Compito da svolgere: Per favore, riporta senza alcuna modifica le righe del materiale qui sotto, partendo dall'inizio e arrivando fino alla riga che contiene "ve offline sözlük", compresa quest'ultima.

Dati forniti:
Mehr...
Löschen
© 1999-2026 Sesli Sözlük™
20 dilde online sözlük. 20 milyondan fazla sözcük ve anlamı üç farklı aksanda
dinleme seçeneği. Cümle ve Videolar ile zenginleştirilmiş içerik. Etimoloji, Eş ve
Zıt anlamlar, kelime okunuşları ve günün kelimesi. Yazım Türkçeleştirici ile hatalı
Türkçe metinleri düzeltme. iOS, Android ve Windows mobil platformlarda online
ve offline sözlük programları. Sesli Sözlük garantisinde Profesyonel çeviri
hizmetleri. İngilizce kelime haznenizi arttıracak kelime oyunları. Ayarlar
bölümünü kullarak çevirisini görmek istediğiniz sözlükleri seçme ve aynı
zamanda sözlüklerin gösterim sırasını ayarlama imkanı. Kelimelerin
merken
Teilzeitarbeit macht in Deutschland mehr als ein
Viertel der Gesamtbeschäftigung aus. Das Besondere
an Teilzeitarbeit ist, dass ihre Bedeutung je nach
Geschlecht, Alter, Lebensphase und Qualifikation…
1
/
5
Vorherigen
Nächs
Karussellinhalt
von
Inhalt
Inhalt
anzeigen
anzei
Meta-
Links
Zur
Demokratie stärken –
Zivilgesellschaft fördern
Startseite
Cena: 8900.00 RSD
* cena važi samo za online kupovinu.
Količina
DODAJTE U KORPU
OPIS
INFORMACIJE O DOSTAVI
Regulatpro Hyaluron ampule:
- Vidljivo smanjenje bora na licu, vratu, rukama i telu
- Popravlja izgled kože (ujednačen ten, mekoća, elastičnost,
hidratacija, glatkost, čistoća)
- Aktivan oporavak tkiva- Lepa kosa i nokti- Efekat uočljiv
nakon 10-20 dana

Risposta al compito:
Mehr...
Löschen
© 1999-2026 Sesli Sözlük™
20 dilde online sözlük. 20 milyondan fazla sözcük ve anlamı üç farklı aksanda
dinleme seçeneği. Cümle ve Videolar ile zenginleştirilmiş içerik. Etimoloji, Eş ve
Zıt anlamlar, kelime okunuşları ve günün kelimesi. Yazım Türkçeleştirici ile hatalı
Türkçe metinleri düzeltme. iOS, Android ve Windows mobil platformlarda online
ve offline sözlük programları. Sesli Sözlük garantisinde Profesyonel çeviri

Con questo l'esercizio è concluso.